Data to use Start Marker
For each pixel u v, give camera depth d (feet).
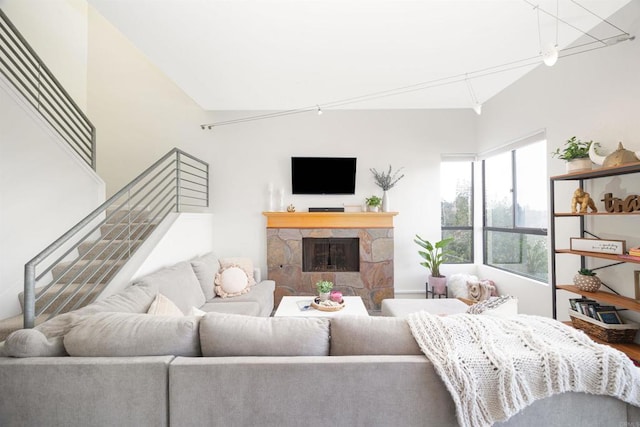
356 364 3.63
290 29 7.50
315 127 13.97
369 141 13.96
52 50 10.83
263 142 13.96
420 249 13.93
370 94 11.91
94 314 4.61
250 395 3.63
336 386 3.62
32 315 5.33
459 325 3.96
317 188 13.76
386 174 13.96
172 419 3.64
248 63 9.25
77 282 8.30
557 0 6.55
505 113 11.62
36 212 8.08
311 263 14.01
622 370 3.40
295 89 11.37
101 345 3.91
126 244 9.41
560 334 3.82
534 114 9.95
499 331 3.85
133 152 13.97
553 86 9.08
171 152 10.29
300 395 3.63
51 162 8.50
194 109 13.92
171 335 3.99
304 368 3.63
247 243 13.87
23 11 9.76
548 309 9.51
Data to use End Marker
Output the line containing "263 142 13.96" together with all later lines of the entries, exactly as written, through the final line.

263 142 13.96
420 249 13.93
370 94 11.91
94 314 4.61
250 395 3.63
336 386 3.62
32 315 5.33
459 325 3.96
317 188 13.76
386 174 13.96
172 419 3.64
248 63 9.25
77 282 8.30
557 0 6.55
505 113 11.62
36 212 8.08
311 263 14.01
622 370 3.40
295 89 11.37
101 345 3.91
126 244 9.41
560 334 3.82
534 114 9.95
499 331 3.85
133 152 13.97
553 86 9.08
171 152 10.29
300 395 3.63
51 162 8.50
194 109 13.92
171 335 3.99
304 368 3.63
247 243 13.87
23 11 9.76
548 309 9.51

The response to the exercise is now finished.